- _DATASET RECORDS_:
______
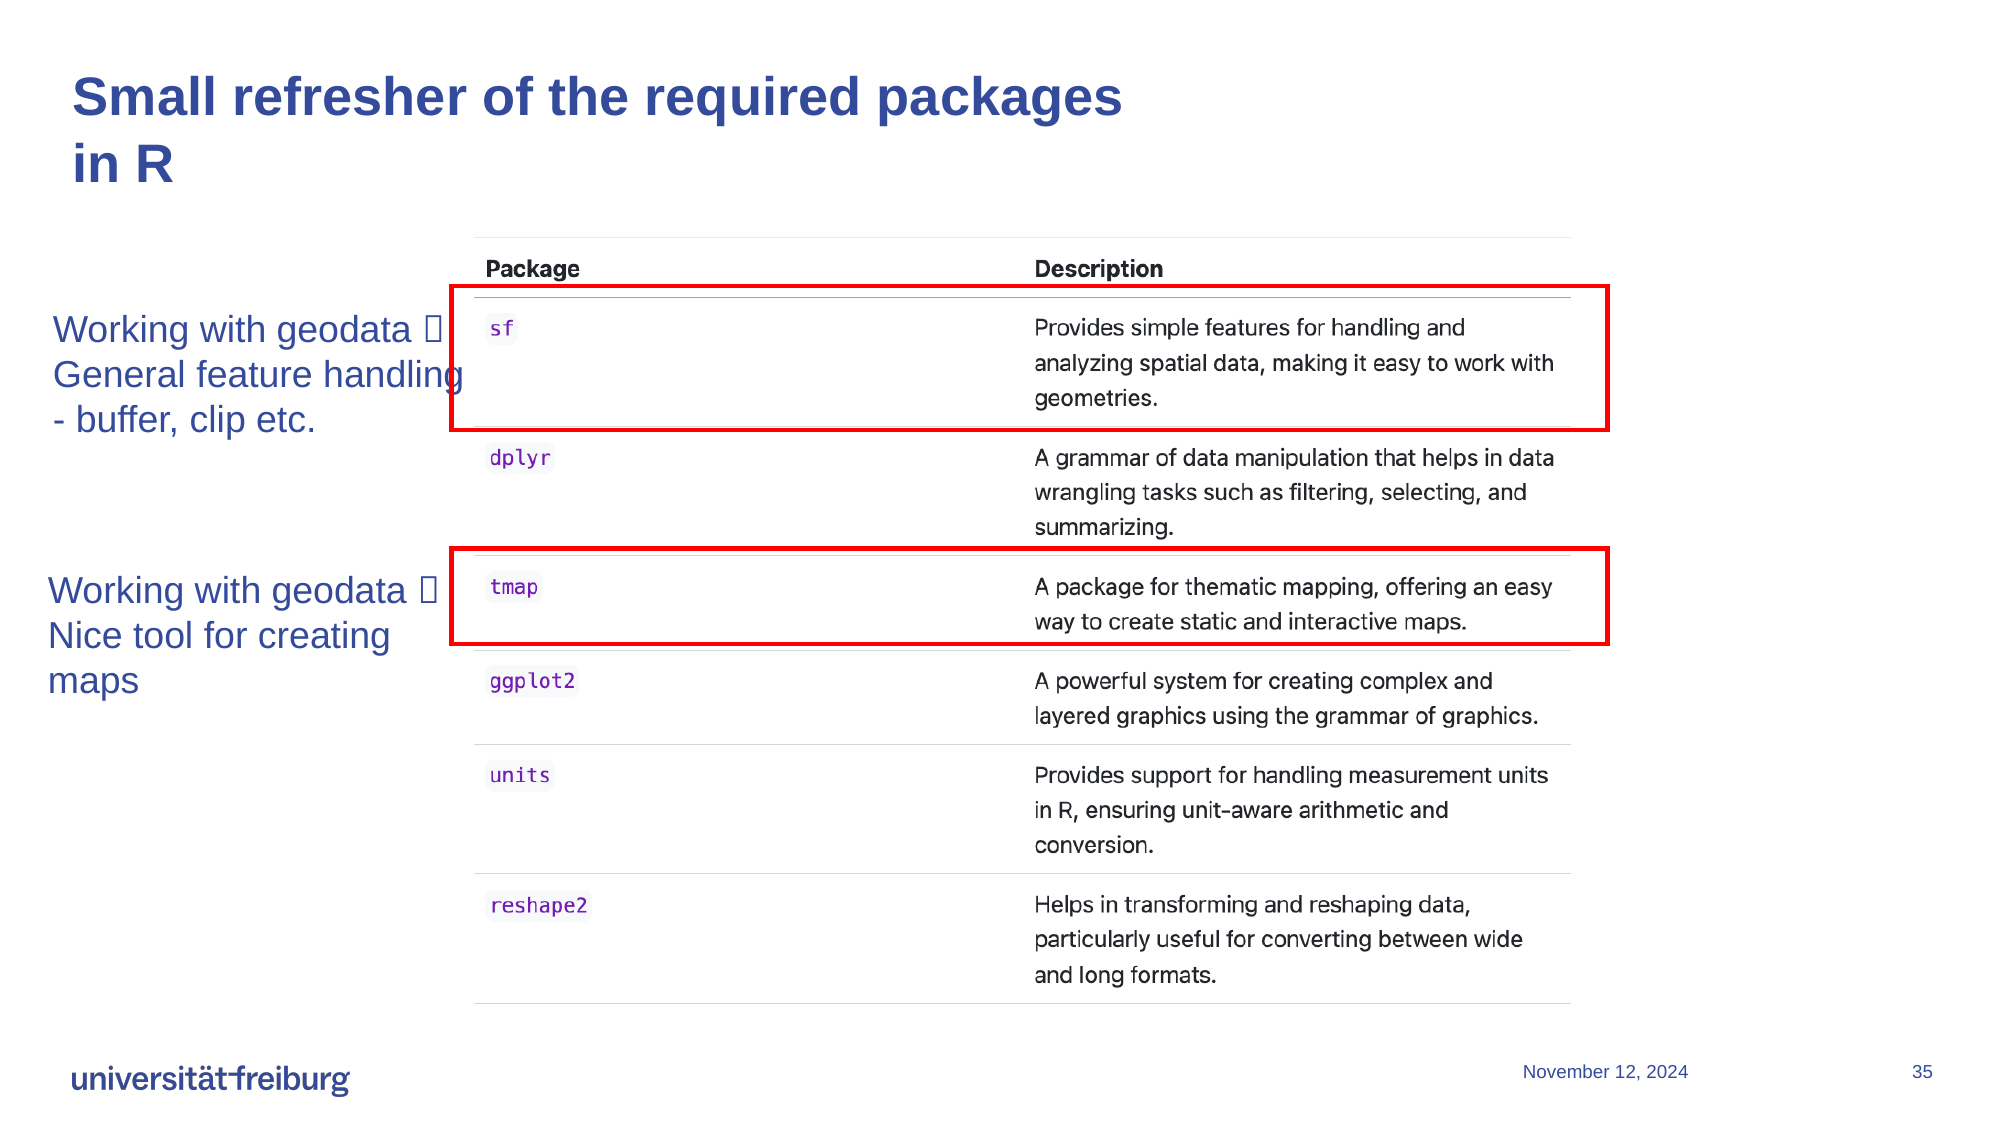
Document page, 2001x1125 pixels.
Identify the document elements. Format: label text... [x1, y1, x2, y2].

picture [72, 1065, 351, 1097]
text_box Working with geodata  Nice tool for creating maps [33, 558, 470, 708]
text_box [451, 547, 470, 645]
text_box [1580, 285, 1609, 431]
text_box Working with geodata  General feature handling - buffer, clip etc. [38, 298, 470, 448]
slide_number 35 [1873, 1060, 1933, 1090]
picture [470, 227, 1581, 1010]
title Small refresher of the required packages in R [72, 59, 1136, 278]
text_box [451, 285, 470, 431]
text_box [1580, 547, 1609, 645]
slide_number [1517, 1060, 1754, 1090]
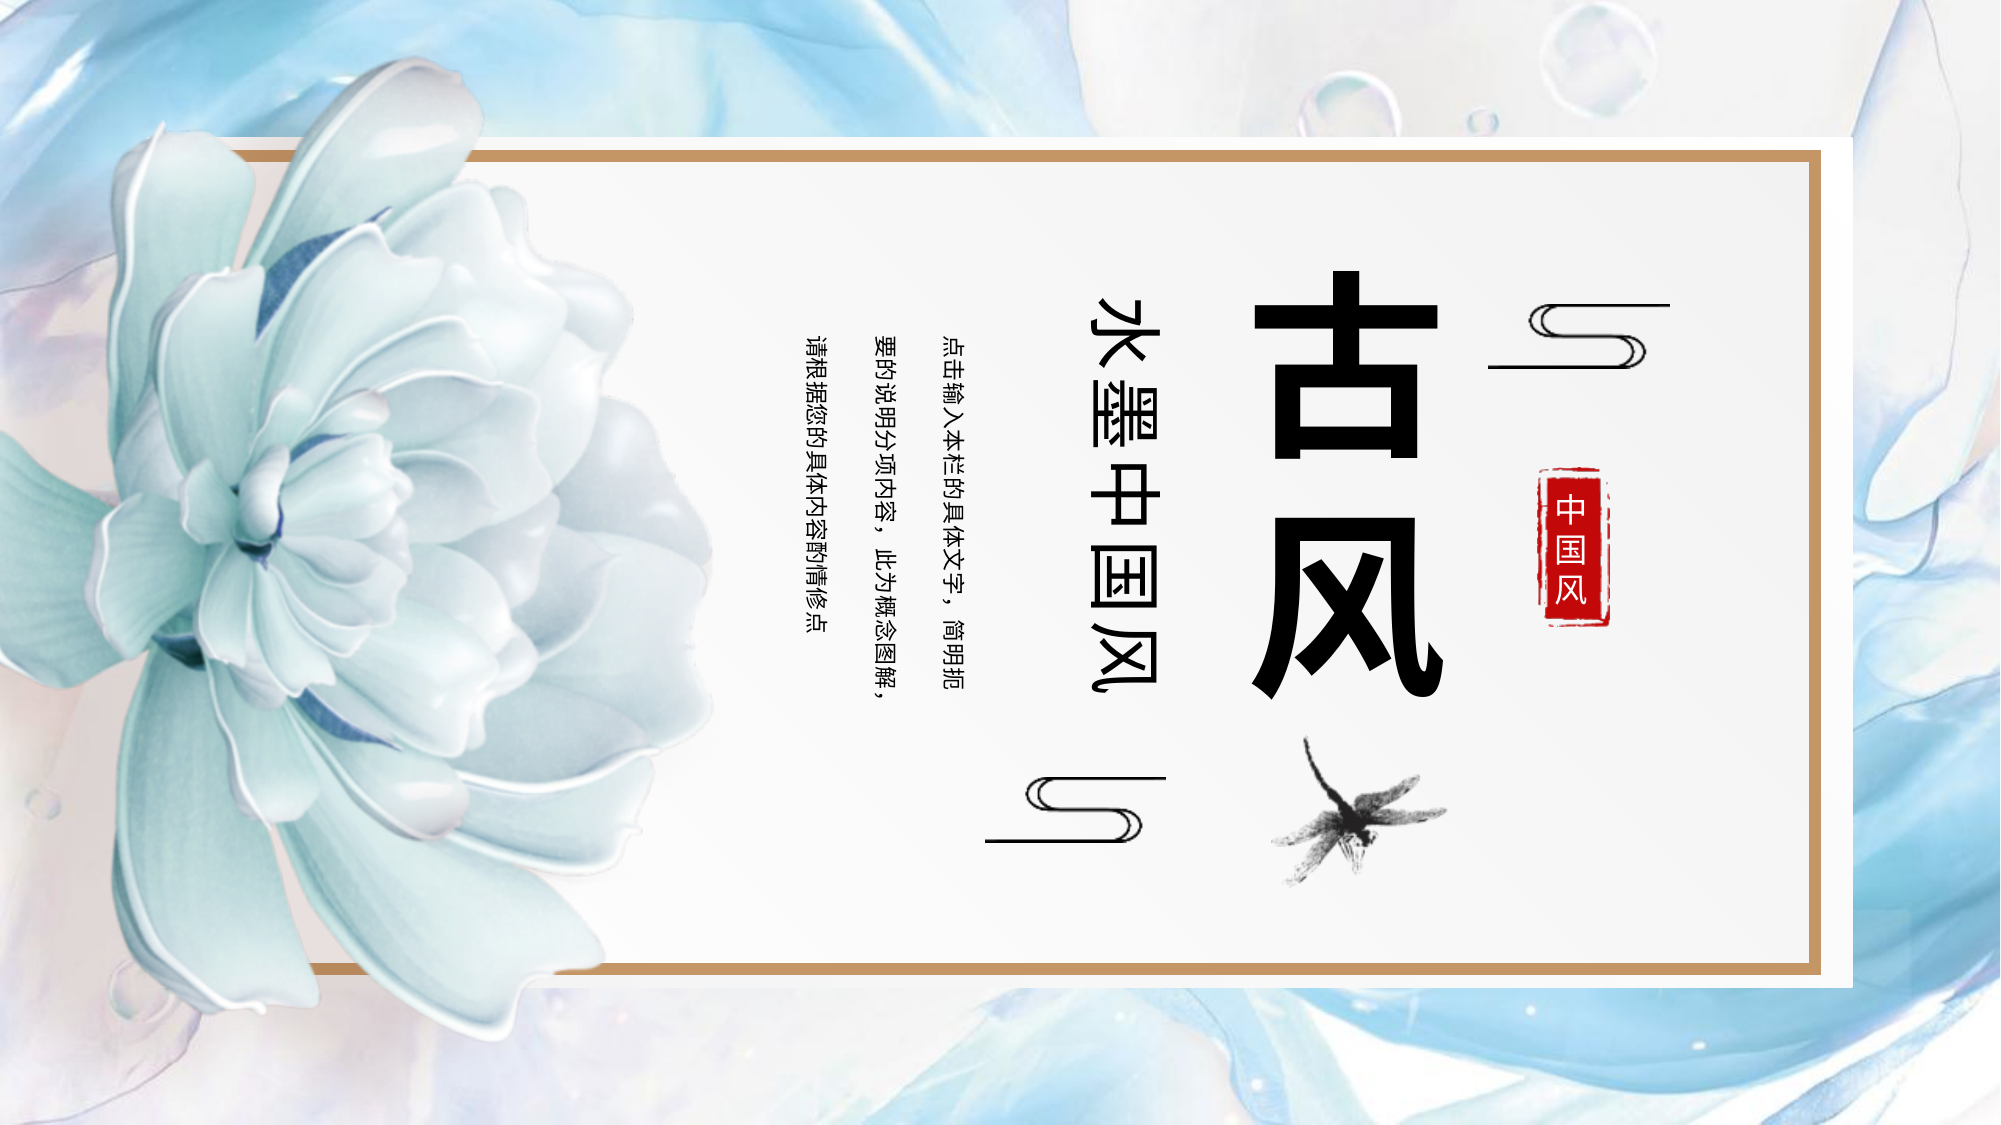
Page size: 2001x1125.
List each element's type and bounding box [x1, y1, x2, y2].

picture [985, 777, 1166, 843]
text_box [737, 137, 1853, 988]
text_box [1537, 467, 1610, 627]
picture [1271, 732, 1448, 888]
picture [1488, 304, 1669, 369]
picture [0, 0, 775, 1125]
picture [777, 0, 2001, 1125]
______
- _TASK PROMPT_: Reproduce the listing in full and exactly, excluding any pictures it holds.

- _ANSWER FOR THE TASK_:
Document page, 2001x1125 pixels.
Identify the document elements. Format: label text... [x1, y1, x2, y2].

picture [72, 1065, 351, 1097]
text_box Working with geodata  Nice tool for creating maps [33, 558, 470, 708]
text_box [451, 547, 470, 645]
text_box [1580, 285, 1609, 431]
text_box Working with geodata  General feature handling - buffer, clip etc. [38, 298, 470, 448]
slide_number 35 [1873, 1060, 1933, 1090]
picture [470, 227, 1581, 1010]
title Small refresher of the required packages in R [72, 59, 1136, 278]
text_box [451, 285, 470, 431]
text_box [1580, 547, 1609, 645]
slide_number [1517, 1060, 1754, 1090]
Page size: 2001x1125.
List each element's type and bounding box [x1, y1, x2, y2].

picture [985, 777, 1166, 843]
text_box [737, 137, 1853, 988]
text_box [1537, 467, 1610, 627]
picture [1271, 732, 1448, 888]
picture [1488, 304, 1669, 369]
picture [0, 0, 775, 1125]
picture [777, 0, 2001, 1125]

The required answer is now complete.